Progress in quest for MTM treatment (Sep. 24)
Last Thursday the biotech company Audentes — which has taken the lead on developing a treatment for myotubular myopathy (MTM) — announced that the first ever human patient had been given a dose of AT132, a form of gene therapy. This is a huge development for the community of families we’ve gotten to know through MTM, the condition that Lucas was born with. This first clinical trial for human patients (called “ASPIRO”) comes after clinical trials using dogs diagnosed with MTM; in that trial the affected dogs had significantly increased muscle strength after a series of doses using the same gene therapy model.
The press release goes on to say, “ASPIRO is a multicenter, multinational, open-label, ascending dose study to evaluate the safety and preliminary efficacy of AT132 in approximately twelve XLMTM patients less than five years of age. Preliminary data from ASPIRO is expected to be available in the fourth quarter of 2017.”
There is a lot of excitement about this development, and certainly it’s been a long time in coming. Many parents, researchers, doctors, foundations, and other supporters have done tremendous work to bring us to the point of having this complex treatment tested on children. We’ve been fortunate to get to know some of these people through the MTM family conference that we attended and through contact with one of the doctors who happens to be based at the University of Washington.
I don’t pretend to totally get the science of gene therapy, but it’s been something that disease researchers have imagined could bring profound changes to many people effected by rare and severe conditions like MTM. The hope for gene therapy has in many ways not materialized, so success with MTM would be a significant breakthrough. As I understand it, the model being developed by Audentes basically uses a virus to introduce the non-mutated MTM1 gene into the cells of kids who live with MTM. The MTM1 mutation is what inhibits the development of a protein called myotublarin, and without myutubularin, muscle cells don’t develop properly. So by essentially “correcting” the MTM1 mutation, myutubularin would suddenly be developed in the body, leading to increased muscle strength and tone.
Dr. Casey Childers, who we’ve gotten to know because he’s based here in Seattle, talks about the success of the model with dogs in this short video. At the end you can actually see the remarkable changes to the dogs based on just a few months of treatment:
Krista and I have written in the past about some of our ambivalence related to the drive for a MTM “cure.” Again, this doesn’t mean that we’re not grateful for all that has been done, nor are we dismissive of the ways that gene therapy could potential make Lucas’s life easier. The prospect of him not having to use a ventilator to breathe someday, for example, would be truly transformational for his life and for our lives.
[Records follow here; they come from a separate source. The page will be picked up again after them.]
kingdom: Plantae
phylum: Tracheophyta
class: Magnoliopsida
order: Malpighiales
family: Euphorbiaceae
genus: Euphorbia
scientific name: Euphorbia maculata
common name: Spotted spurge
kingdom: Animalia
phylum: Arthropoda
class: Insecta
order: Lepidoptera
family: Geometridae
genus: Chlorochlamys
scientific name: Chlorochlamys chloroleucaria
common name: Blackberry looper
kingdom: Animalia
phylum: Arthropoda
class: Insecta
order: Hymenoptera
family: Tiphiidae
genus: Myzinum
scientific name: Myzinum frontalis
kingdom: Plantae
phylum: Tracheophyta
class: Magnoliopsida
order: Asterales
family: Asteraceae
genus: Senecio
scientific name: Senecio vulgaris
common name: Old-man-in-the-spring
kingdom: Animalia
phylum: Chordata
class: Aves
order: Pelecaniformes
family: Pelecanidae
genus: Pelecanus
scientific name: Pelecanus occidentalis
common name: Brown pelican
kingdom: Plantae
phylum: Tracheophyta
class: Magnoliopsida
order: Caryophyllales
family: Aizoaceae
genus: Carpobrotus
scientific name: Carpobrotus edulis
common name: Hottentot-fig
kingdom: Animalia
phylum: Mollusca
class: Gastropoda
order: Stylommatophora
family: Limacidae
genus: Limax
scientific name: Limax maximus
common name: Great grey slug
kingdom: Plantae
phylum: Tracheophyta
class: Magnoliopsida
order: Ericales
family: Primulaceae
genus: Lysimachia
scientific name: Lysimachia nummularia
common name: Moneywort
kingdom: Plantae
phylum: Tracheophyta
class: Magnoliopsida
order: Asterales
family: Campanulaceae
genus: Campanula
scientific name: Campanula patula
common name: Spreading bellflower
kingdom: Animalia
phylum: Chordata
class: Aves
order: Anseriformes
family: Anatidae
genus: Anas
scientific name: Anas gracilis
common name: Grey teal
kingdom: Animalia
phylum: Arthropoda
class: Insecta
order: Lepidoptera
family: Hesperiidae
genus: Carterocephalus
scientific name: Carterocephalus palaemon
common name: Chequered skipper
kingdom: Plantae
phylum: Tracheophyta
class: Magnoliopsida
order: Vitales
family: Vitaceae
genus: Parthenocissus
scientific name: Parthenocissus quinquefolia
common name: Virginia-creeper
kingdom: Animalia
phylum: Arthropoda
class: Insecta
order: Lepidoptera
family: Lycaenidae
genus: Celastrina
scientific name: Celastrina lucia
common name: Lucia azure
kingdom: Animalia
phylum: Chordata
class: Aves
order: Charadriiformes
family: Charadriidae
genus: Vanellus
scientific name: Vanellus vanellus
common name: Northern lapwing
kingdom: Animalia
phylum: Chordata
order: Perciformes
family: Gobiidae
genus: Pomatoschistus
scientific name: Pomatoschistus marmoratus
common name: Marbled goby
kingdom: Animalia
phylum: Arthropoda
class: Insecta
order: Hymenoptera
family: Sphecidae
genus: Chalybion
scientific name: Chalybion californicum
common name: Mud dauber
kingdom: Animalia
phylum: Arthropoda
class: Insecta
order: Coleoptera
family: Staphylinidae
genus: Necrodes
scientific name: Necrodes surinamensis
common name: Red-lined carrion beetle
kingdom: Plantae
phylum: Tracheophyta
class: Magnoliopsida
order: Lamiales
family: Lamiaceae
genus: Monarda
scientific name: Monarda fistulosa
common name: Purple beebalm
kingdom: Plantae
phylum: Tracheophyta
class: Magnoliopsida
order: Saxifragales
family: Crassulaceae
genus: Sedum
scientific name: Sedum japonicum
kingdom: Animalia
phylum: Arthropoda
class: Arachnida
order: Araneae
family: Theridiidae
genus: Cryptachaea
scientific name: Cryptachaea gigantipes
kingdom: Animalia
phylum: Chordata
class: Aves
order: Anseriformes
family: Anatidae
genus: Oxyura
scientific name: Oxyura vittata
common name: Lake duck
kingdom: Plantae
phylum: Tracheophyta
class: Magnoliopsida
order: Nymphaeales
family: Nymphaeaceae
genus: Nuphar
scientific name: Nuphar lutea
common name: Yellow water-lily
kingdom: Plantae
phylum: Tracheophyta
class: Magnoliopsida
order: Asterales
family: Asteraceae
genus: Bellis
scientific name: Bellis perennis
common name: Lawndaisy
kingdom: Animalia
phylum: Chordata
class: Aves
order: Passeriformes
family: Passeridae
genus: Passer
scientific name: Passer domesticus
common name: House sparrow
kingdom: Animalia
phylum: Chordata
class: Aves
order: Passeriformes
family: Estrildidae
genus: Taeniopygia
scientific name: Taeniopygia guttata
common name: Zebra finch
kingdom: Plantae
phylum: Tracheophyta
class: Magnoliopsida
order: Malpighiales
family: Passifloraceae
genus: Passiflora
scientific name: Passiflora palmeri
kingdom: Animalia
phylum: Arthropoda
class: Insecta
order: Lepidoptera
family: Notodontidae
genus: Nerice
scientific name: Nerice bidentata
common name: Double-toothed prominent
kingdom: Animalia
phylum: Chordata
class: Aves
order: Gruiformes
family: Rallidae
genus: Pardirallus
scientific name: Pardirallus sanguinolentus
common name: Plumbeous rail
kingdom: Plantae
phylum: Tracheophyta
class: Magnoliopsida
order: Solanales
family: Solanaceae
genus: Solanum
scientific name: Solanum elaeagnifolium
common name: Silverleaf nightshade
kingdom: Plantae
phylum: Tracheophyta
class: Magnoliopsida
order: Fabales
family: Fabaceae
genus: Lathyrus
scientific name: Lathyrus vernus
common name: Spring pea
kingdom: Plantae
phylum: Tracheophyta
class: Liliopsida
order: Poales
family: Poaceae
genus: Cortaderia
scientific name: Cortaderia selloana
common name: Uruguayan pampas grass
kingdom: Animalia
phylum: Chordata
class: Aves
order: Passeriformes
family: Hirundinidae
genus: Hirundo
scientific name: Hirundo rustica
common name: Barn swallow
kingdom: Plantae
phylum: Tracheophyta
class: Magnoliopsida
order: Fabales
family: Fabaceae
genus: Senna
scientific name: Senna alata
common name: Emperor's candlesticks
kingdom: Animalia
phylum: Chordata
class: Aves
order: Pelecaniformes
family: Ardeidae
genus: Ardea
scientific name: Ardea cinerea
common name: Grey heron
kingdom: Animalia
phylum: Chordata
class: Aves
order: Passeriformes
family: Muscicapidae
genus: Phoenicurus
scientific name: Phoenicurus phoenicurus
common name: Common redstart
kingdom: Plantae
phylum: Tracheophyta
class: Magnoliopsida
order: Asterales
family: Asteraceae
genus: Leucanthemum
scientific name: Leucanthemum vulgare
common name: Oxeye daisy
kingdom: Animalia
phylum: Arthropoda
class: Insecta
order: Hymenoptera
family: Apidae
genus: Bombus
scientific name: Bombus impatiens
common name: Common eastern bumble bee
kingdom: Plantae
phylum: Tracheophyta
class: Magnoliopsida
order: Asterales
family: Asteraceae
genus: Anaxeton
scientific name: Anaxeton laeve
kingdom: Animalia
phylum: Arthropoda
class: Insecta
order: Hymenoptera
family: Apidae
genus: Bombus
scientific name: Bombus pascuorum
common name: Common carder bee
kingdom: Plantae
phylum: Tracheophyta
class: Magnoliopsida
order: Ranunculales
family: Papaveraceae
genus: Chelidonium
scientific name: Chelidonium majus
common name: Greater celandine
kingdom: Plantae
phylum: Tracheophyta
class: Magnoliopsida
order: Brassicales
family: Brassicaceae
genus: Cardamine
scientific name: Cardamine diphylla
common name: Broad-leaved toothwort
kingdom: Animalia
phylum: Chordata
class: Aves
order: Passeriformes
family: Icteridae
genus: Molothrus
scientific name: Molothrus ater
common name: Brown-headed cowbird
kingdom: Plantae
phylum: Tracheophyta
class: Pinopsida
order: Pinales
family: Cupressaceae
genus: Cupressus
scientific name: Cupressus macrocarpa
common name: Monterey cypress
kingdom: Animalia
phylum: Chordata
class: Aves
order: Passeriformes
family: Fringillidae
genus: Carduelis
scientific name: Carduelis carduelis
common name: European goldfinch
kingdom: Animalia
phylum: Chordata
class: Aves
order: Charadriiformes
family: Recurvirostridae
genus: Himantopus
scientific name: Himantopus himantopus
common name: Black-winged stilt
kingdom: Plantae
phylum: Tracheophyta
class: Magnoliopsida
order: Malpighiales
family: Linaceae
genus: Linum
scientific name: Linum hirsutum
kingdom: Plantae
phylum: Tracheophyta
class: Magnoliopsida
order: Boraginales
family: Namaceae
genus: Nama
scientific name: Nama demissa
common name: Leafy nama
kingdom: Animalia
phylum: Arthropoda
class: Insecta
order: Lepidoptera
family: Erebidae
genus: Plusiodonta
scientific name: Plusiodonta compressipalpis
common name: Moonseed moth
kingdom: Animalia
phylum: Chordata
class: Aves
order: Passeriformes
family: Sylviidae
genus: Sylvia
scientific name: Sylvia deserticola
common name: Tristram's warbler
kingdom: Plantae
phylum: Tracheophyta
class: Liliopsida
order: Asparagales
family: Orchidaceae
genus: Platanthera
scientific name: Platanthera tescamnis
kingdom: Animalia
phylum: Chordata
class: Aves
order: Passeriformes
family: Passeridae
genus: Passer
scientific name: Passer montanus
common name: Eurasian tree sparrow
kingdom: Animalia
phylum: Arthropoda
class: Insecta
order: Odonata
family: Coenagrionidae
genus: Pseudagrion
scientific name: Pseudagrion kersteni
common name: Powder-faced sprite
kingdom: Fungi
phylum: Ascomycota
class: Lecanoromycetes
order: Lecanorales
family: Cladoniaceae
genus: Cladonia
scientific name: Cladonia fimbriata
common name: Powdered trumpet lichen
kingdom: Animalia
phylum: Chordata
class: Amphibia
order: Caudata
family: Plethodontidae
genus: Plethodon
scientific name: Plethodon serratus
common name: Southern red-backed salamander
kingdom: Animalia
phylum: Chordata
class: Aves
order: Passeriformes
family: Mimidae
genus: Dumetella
For me, the ambivalence has to do with the intense love I feel for my son– just as he is now. MTM is part of Lucas, it always has been and always will be. There is no way to undo the effects that severe muscle disease have had on Lucas; he will always use a wheelchair, always have slurred speech, and likely always have to consume most of his food through a tube. But more importantly, his joyous personality, quirky sense of humor, indomitable spirit – these things that I treasure about Lucas are also directly related to his experience of growing up with MTM. A treatment to improve his health and quality of life – yes, if it comes to pass during his lifetime we would welcome it. But in my mind the idea of a “cure” remains problematic.
I guess that’s why upon seeing the news my thought was “cool, I should write a blog post about that.” There is, of course, also the question of whether it will actually work. Before we get our hopes up too high we have to acknowledge that something that worked in dogs may not work the same way in humans. And there other unknowns, like detrimental side effects, high costs that aren’t covered by insurance, the number of years it will take to move from an initial clinical trail on twelve kids to having a FDA approved treatment on the market, etc. And then there are the larger ethical questions around gene therapy: who gets to decide what is “normal” and what disabilities should be “fixed”; if gene therapy becomes common someday, will society be even less accepting of people with disabilities; will it only be available to those able to afford it; and so on.
So we’ll wait and see what happens when results of these early tests are released in January. We’ll continue loving and reveling in Lucas just as he is, while cautiously wondering about and hoping for a time when his muscle disease could be made less severe.